Might need to borrow that hammer. I got a well trench to dig & I'm expecting ledge.


----------



## ctkiteboarding (Jul 10, 2006)

it hit very well but damn that samsung looks whooped,
props to the operator he started with me at 7 and didnt stop till 330, no coffee, no lunch, nothing , just bang bang bang while i cleaned up and stock piled the rock to haul off site . i had my labor grease the hammer so he didnt have to get out of the seat ,hell i ate a sandwich at 2 while in the seat. it was a good day:thumbsup:


----------



## rino1494 (Jan 31, 2006)

How much did he charge you per/hr ?


----------



## ctkiteboarding (Jul 10, 2006)

1500 per day including the move in. , I up charge on that abit . Would prefer to rent but most are out on month to month and it seems things are busy now. Been looking for a clean use hammer on a 14t class machine but most used stuff is beat to death. 

Loading material out today and prepping to hammer in the am


----------



## rino1494 (Jan 31, 2006)

ctkiteboarding said:


> 1500 per day including the move in. , I up charge on that abit . Would prefer to rent but most are out on month to month and it seems things are busy now. Been looking for a clean use hammer on a 14t class machine but most used stuff is beat to death.


We charge $170/hr for our 315, that works out to about the same. If you are going to buy a hammer, do not buy a used one unless you know who had it. They are a complete gamble when buying used. 

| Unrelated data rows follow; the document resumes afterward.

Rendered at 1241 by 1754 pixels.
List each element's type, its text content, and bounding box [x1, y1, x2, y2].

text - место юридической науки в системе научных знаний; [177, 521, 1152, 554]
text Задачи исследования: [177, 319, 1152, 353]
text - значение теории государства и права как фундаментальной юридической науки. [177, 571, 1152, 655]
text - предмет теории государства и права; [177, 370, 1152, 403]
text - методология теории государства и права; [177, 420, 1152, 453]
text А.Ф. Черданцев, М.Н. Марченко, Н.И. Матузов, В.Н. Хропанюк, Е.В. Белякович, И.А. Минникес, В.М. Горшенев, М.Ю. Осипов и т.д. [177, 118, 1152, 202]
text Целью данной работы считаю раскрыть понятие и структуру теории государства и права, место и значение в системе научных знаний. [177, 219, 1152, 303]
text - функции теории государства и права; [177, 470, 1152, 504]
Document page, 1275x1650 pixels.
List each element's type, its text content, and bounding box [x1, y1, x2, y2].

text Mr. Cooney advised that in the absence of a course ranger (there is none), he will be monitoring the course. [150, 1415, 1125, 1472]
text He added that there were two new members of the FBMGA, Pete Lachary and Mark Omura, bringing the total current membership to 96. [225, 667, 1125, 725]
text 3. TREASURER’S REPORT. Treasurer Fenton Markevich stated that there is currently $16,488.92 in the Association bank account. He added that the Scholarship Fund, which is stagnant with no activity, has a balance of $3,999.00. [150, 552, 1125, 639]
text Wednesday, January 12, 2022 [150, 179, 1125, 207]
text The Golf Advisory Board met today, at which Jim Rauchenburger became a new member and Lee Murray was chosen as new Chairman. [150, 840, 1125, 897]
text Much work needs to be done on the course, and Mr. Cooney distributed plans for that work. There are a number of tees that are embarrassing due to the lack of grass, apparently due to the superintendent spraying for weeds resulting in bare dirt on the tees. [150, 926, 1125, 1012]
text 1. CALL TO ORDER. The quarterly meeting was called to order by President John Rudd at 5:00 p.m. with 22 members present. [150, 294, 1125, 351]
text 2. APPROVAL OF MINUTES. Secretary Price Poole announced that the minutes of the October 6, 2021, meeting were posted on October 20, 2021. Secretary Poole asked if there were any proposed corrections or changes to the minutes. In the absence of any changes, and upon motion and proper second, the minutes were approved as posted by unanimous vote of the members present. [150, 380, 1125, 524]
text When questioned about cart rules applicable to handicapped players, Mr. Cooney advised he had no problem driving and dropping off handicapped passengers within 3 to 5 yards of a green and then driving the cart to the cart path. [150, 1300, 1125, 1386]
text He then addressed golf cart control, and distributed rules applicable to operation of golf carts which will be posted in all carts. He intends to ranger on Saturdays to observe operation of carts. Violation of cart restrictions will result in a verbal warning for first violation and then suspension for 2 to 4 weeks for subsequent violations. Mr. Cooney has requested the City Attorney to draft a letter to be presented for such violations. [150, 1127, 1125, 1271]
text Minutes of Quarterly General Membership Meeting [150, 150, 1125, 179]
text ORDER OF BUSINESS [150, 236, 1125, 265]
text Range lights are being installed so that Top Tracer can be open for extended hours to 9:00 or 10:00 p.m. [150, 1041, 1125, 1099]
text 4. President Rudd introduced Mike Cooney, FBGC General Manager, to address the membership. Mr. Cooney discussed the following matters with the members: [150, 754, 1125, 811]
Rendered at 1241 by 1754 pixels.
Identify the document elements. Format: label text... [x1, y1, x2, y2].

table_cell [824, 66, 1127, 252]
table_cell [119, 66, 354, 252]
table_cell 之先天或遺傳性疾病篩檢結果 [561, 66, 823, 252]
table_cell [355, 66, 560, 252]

One salesman told me that one of his customers bought one at an auction. It was strapped to a pallet with a brand new paint job and a brand new moil point. He paid $15k. His first clue was when he picked it off the pallet, the underside was not painted. He pinned it on, hooked up the hoses, hit the pedal and oil started pouring out. Here it didn't even have any guts inside of it. 

In the spring we bought a brand new NPK GH-7. It retails for $45,000 and the salesman gave it to us for $37,000 with mounting bracket and a 3 yr warranty.


----------



## ctkiteboarding (Jul 10, 2006)

Local dealer has a rental indeco 3000 lbs with mount 21 k

couple more pics ,ready for the hammer


----------



## ctkiteboarding (Jul 10, 2006)




----------



## ctkiteboarding (Jul 10, 2006)

Hammer is done , bedding sand and partial electric w back fill to a point so the driveway could be reopened


----------